╔══

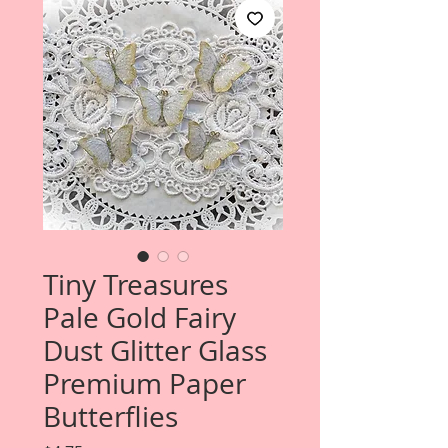
Tiny Treasures
Pale Gold Fairy
Dust Glitter Glass
Premium Paper
Butterflies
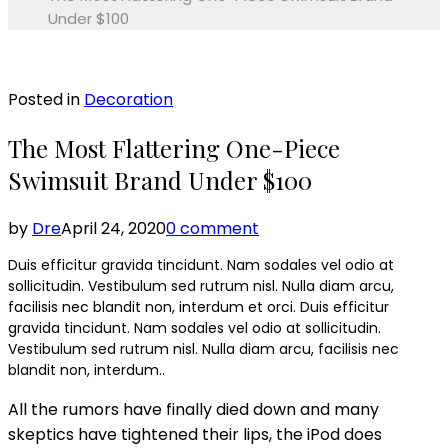
Under $100
Posted in
Decoration
The Most Flattering One-Piece
Swimsuit Brand Under $100
by
Dre
April 24, 2020
0 comment
Duis efficitur gravida tincidunt. Nam sodales vel odio at
sollicitudin. Vestibulum sed rutrum nisl. Nulla diam arcu,
facilisis nec blandit non, interdum et orci. Duis efficitur
gravida tincidunt. Nam sodales vel odio at sollicitudin.
Vestibulum sed rutrum nisl. Nulla diam arcu, facilisis nec
blandit non, interdum..
All the rumors have finally died down and many
skeptics have tightened their lips, the iPod does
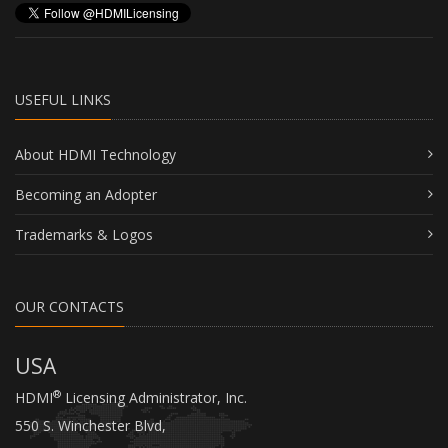
copy and use the Guidelines for the sole
purpose of using the Adopted Trademarks in
accordance with the Guidelines. Except as
expressly set forth herein, no license under any
patent, copyright, trade secret, trade mark or
USEFUL LINKS
other intellectual property right is granted to
Recipient. In the event of any breach of
About HDMI Technology
Recipient’s obligations under the Guidelines or
hereunder, Agent may terminate the license
Becoming an Adopter
described above with immediate effect.
(3) Recipient hereby represents and warrants
Trademarks & Logos
that the information entered by it above is
correct and true.
OUR CONTACTS
(4) Warranty Disclaimer.
THE GUIDELINES AND ALL INFORMATION,
USA
MATERIALS, TRADEMARKS, SERVICES, AND
OTHER ITEMS PROVIDED BY AGENT AND/OR
®
HDMI
Licensing Administrator, Inc.
ANY FOUNDER HEREUNDER ARE PROVIDED
550 S. Winchester Blvd,
“AS IS” AND WITHOUT ANY WARRANTIES OR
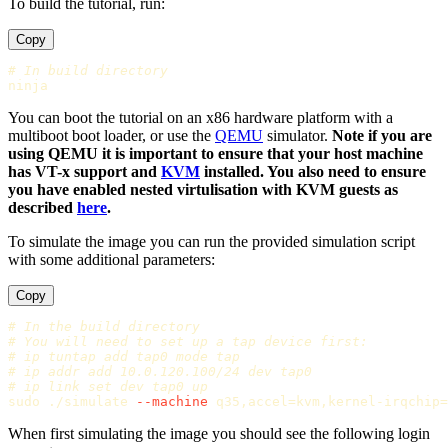
To build the tutorial, run:
Copy
# In build directory
You can boot the tutorial on an x86 hardware platform with a
multiboot boot loader, or use the
QEMU
simulator.
Note if you are
using QEMU it is important to ensure that your host machine
has VT-x support and
KVM
installed. You also need to ensure
you have enabled nested virtulisation with KVM guests as
described
here
.
To simulate the image you can run the provided simulation script
with some additional parameters:
Copy
# In the build directory
# You will need to set up a tap device first:
# ip tuntap add tap0 mode tap
# ip addr add 10.0.120.100/24 dev tap0
# ip link set dev tap0 up
sudo
 ./simulate 
--machine
 q35,accel
=
kvm,kernel-irqchip
=
When first simulating the image you should see the following login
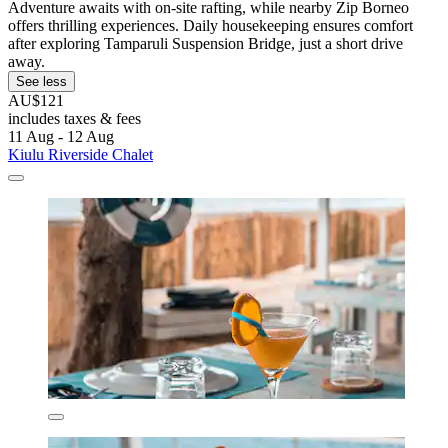
Adventure awaits with on-site rafting, while nearby Zip Borneo
offers thrilling experiences. Daily housekeeping ensures comfort
after exploring Tamparuli Suspension Bridge, just a short drive
away.
See less
AU$121
includes taxes & fees
11 Aug - 12 Aug
Kiulu Riverside Chalet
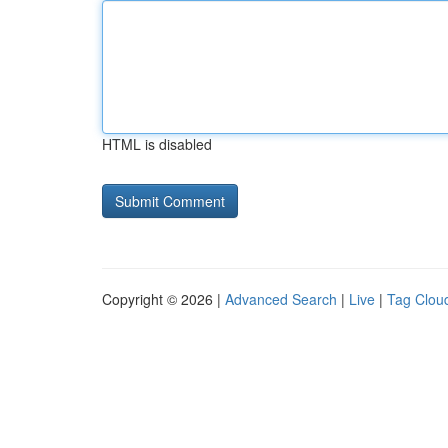
HTML is disabled
Copyright © 2026 |
Advanced Search
|
Live
|
Tag Clou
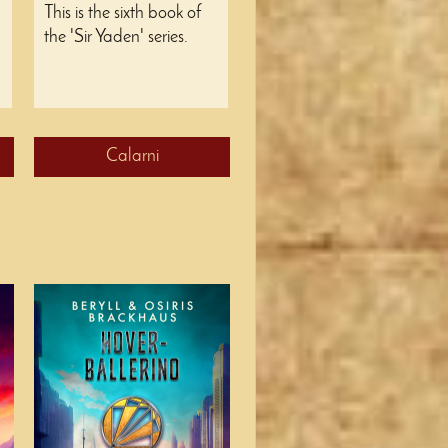
This is the sixth book of
the 'Sir Yaden' series.
Calarni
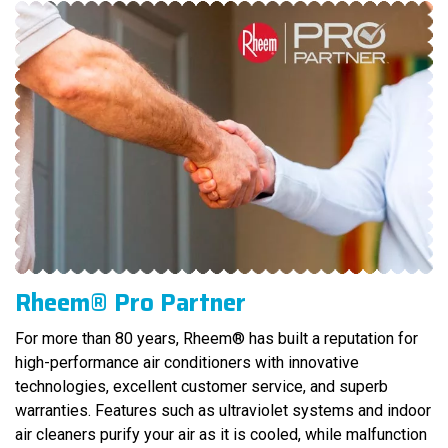
Rheem® Pro Partner
For more than 80 years, Rheem® has built a reputation for
high-performance air conditioners with innovative
technologies, excellent customer service, and superb
warranties. Features such as ultraviolet systems and indoor
air cleaners purify your air as it is cooled, while malfunction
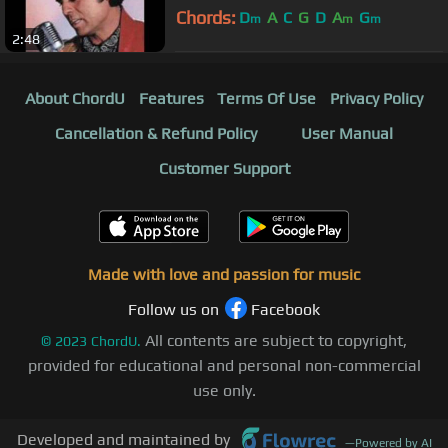
Chords:
D
A
C
G
D
A
G
m
m
m
2:48
About ChordU
Features
Terms Of Use
Privacy Policy
Cancellation & Refund Policy
User Manual
Customer Support
Made with love and passion for music
Follow us on
Facebook
All contents are subject to copyright,
©
2023
ChordU.
provided for educational and personal non-commercial
use only.
Developed and maintained by
—
Powered by AI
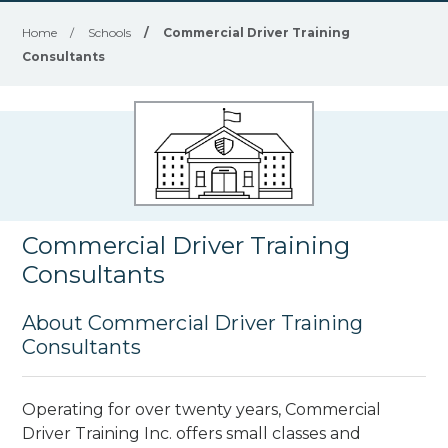
Home
/
Schools
/
Commercial Driver Training
Consultants
Commercial Driver Training
Consultants
About Commercial Driver Training
Consultants
Operating for over twenty years, Commercial
Driver Training Inc. offers small classes and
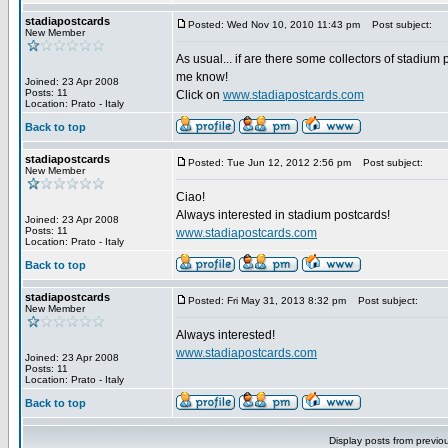
stadiapostcards
Posted: Wed Nov 10, 2010 11:43 pm
Post subject:
New Member
As usual... if are there some collectors of stadium 
me know!
Joined: 23 Apr 2008
Posts: 11
Click on
www.stadiapostcards.com
Location: Prato - Italy
Back to top
stadiapostcards
Posted: Tue Jun 12, 2012 2:56 pm
Post subject:
New Member
Ciao!
Always interested in stadium postcards!
Joined: 23 Apr 2008
Posts: 11
www.stadiapostcards.com
Location: Prato - Italy
Back to top
stadiapostcards
Posted: Fri May 31, 2013 8:32 pm
Post subject:
New Member
Always interested!
www.stadiapostcards.com
Joined: 23 Apr 2008
Posts: 11
Location: Prato - Italy
Back to top
Display posts from previo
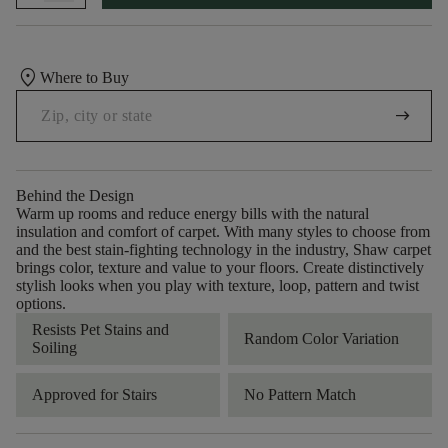
location_on
Where to Buy
arrow_right_alt
Behind the Design
Warm up rooms and reduce energy bills with the natural
insulation and comfort of carpet. With many styles to choose from
and the best stain-fighting technology in the industry, Shaw carpet
brings color, texture and value to your floors. Create distinctively
stylish looks when you play with texture, loop, pattern and twist
options.
Resists Pet Stains and
Random Color Variation
Soiling
Approved for Stairs
No Pattern Match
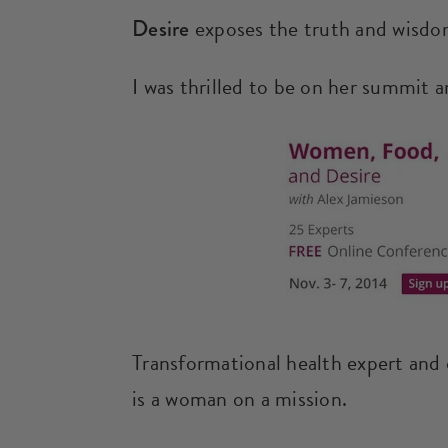
Desire
exposes the truth and wisdom
I was thrilled to be on her summit a
Transformational health expert and
is a woman on a mission.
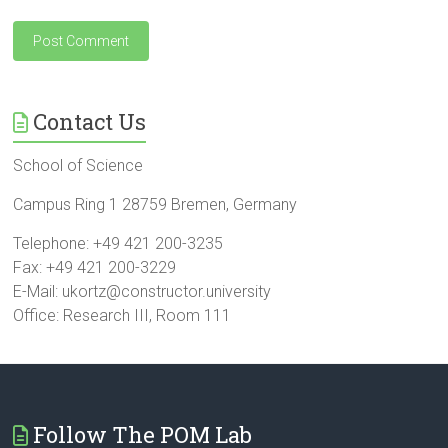
Contact Us
School of Science
Campus Ring 1 28759 Bremen, Germany
Telephone: +49 421 200-3235
Fax: +49 421 200-3229
E-Mail: ukortz@constructor.university
Office: Research III, Room 111
Follow The POM Lab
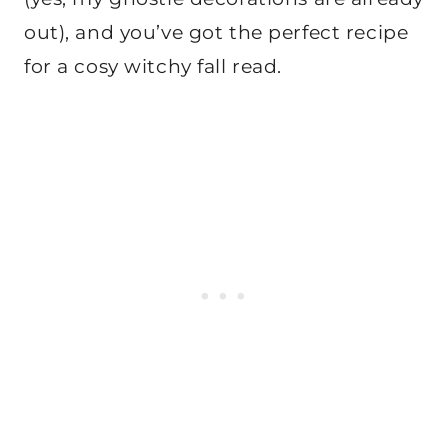
out), and you’ve got the perfect recipe
for a cosy witchy fall read.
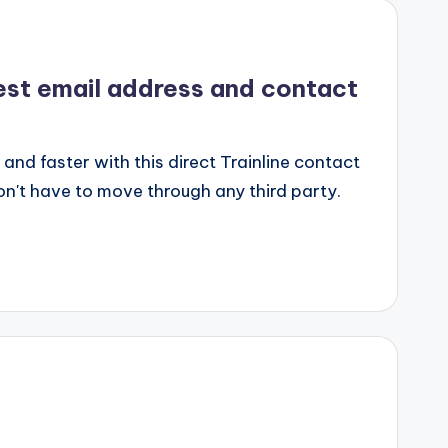
uest email address and contact
 and faster with this direct Trainline contact
on't have to move through any third party.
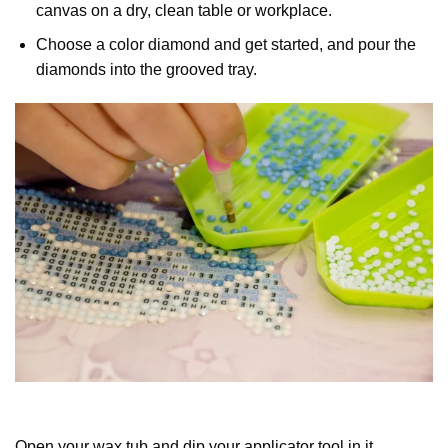
canvas on a dry, clean table or workplace.
Choose a color diamond and get started, and pour the
diamonds into the grooved tray.
Open your wax tub and dip your applicator tool in it.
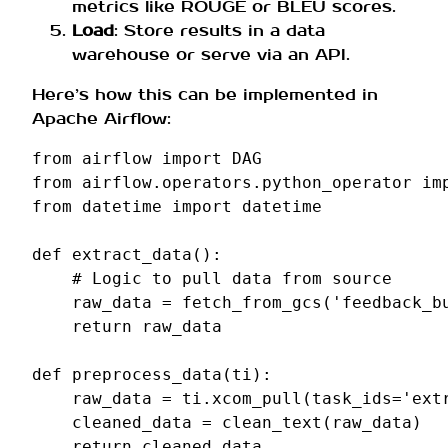
metrics like ROUGE or BLEU scores.
Load
: Store results in a data
warehouse or serve via an API.
Here’s how this can be implemented in
Apache Airflow:
from
airflow
import
DAG
from
airflow.operators.python_operator
im
from
datetime
import
datetime
def
extract_data
():
# Logic to pull data from source
raw_data
=
fetch_from_gcs
(
'feedback_b
return
raw_data
def
preprocess_data
(
ti
):
raw_data
=
ti
.
xcom_pull
(
task_ids
=
'ext
cleaned_data
=
clean_text
(
raw_data
)
return
cleaned_data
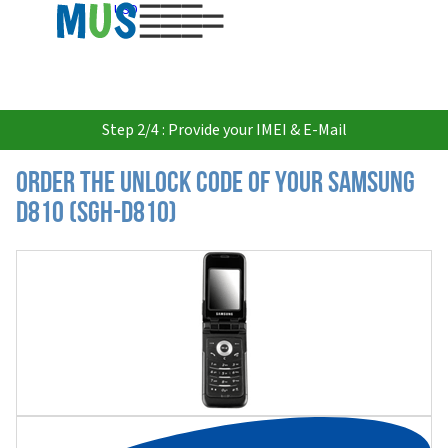
USD
Step 2/4 : Provide your IMEI & E-Mail
Order the Unlock Code of your Samsung
D810 (SGH-D810)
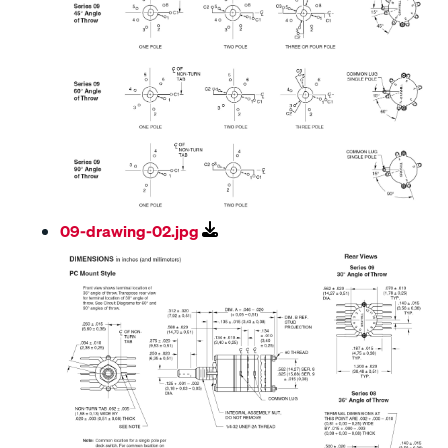
09-drawing-02.jpg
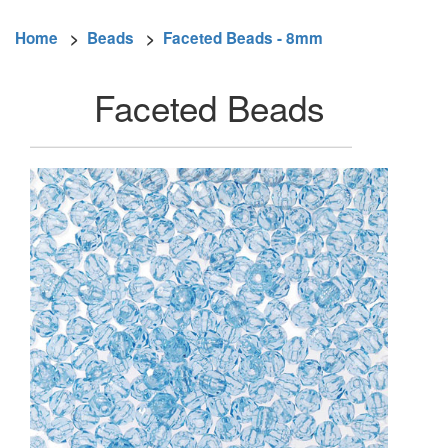
Home
>
Beads
>
Faceted Beads - 8mm
Faceted Beads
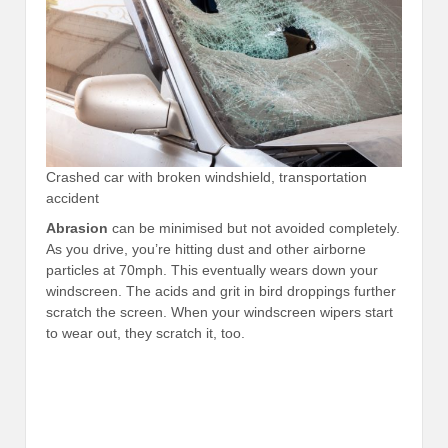
Crashed car with broken windshield, transportation
accident
Abrasion
can be minimised but not avoided completely.
As you drive, you’re hitting dust and other airborne
particles at 70mph. This eventually wears down your
windscreen. The acids and grit in bird droppings further
scratch the screen. When your windscreen wipers start
to wear out, they scratch it, too.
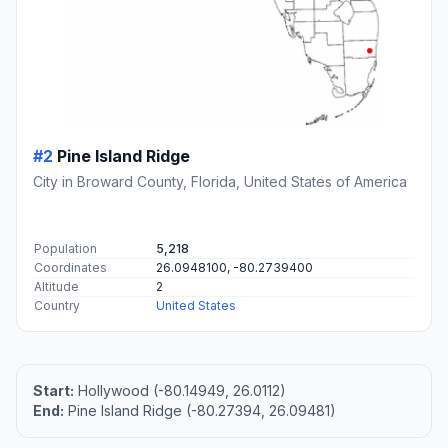
#2
Pine Island Ridge
City in Broward County, Florida, United States of America
Population
5,218
Coordinates
26.0948100, -80.2739400
Altitude
2
Country
United States
Start:
Hollywood (-80.14949, 26.0112)
End:
Pine Island Ridge (-80.27394, 26.09481)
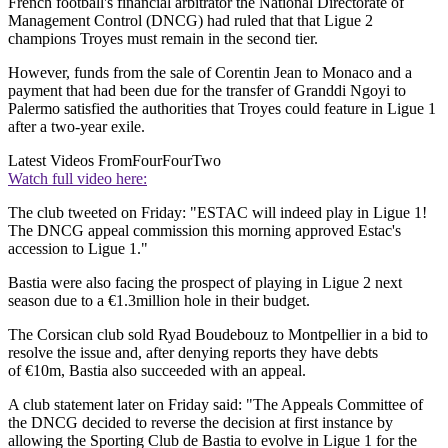
French football's financial arbitrator the National Directorate of
Management Control (DNCG) had ruled that that Ligue 2
champions Troyes must remain in the second tier.
However, funds from the sale of Corentin Jean to Monaco and a
payment that had been due for the transfer of Granddi Ngoyi to
Palermo satisfied the authorities that Troyes could feature in Ligue 1
after a two-year exile.
Latest Videos From
FourFourTwo
Watch full video here:
The club tweeted on Friday: "ESTAC will indeed play in Ligue 1!
The DNCG appeal commission this morning approved Estac's
accession to Ligue 1."
Bastia were also facing the prospect of playing in Ligue 2 next
season due to a €1.3million hole in their budget.
The Corsican club sold Ryad Boudebouz to Montpellier in a bid to
resolve the issue and, after denying reports they have debts
of €10m, Bastia also succeeded with an appeal.
A club statement later on Friday said: "The Appeals Committee of
the DNCG decided to reverse the decision at first instance by
allowing the Sporting Club de Bastia to evolve in Ligue 1 for the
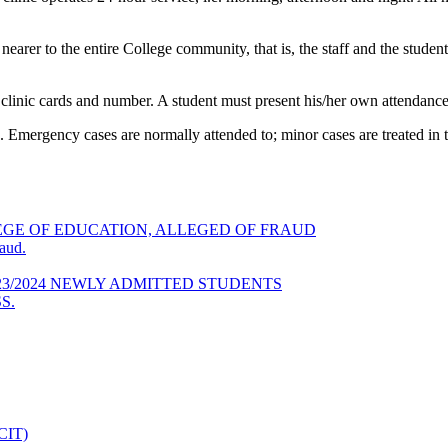
 nearer to the entire College community, that is, the staff and the stude
h clinic cards and number. A student must present his/her own attendanc
mergency cases are normally attended to; minor cases are treated in th
GE OF EDUCATION, ALLEGED OF FRAUD
aud.
23/2024 NEWLY ADMITTED STUDENTS
S.
DCIT)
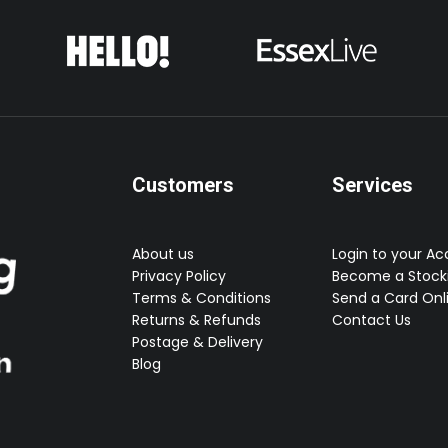
Customers
Services
About us
Login to your A
Privacy Policy
Become a Stocki
Terms & Conditions
Send a Card Onl
Returns & Refunds
Contact Us
Postage & Delivery
Blog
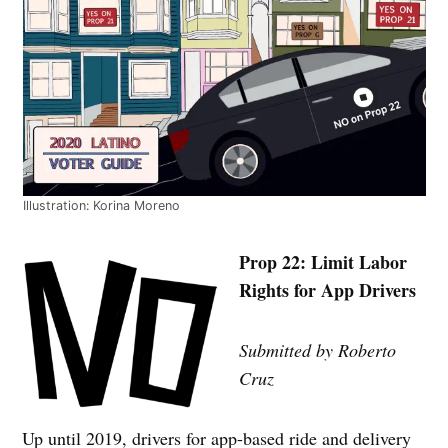
Illustration: Korina Moreno
Prop 22: Limit Labor
Rights for App Drivers
Submitted by Roberto
Cruz
Up until 2019, drivers for app-based ride and delivery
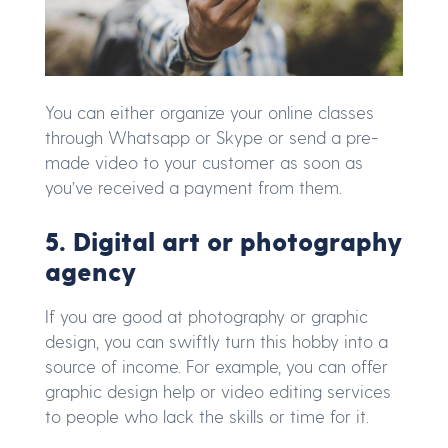
You can either organize your online classes
through Whatsapp or Skype or send a pre-
made video to your customer as soon as
you’ve received a payment from them.
5. Digital art or photography
agency
If you are good at photography or graphic
design, you can swiftly turn this hobby into a
source of income. For example, you can offer
graphic design help or video editing services
to people who lack the skills or time for it.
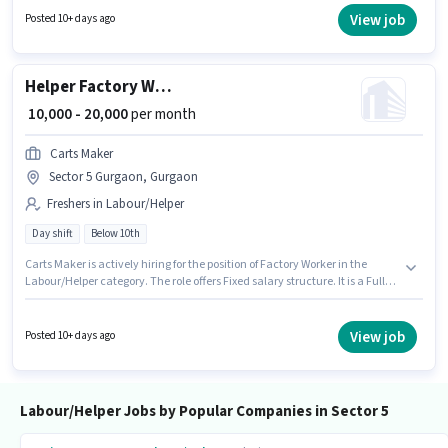
to 0 - 6 years of experience. You can earn up to ₹20000 per month. It is a Full
View job
Posted 10+ days ago
Time role with Day Shift and a 6 days working week.
Helper Factory Worker
₹ 10,000 - 20,000
per month
Carts Maker
Sector 5 Gurgaon, Gurgaon
Freshers in Labour/Helper
Day shift
Below 10th
Carts Maker is actively hiring for the position of Factory Worker in the
Labour/Helper category. The role offers Fixed salary structure. It is a Full
Time role with Day Shift and a 6 days working week. The vacancy is in
Sector 5 Gurgaon, Gurgaon. Candidates Below 10th can apply for this job
position. This role is open to Fresher and monthly earning will be ₹20000.
View job
Posted 10+ days ago
Labour/Helper Jobs by Popular Companies in Sector 5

╚══

Your objective:
Reproduce word for word, with pictures dropped, only the part of the material above that opens with the line containing "MATERIALS, TRADEMARKS, SERVICES, AND" and closes with the line containing "Note if you are".

Your response:
MATERIALS, TRADEMARKS, SERVICES, AND
OTHER ITEMS PROVIDED BY AGENT AND/OR
®
HDMI
Licensing Administrator, Inc.
ANY FOUNDER HEREUNDER ARE PROVIDED
550 S. Winchester Blvd,
“AS IS” AND WITHOUT ANY WARRANTIES OR
To build the tutorial, run:
Copy
# In build directory
You can boot the tutorial on an x86 hardware platform with a
multiboot boot loader, or use the
QEMU
simulator.
Note if you are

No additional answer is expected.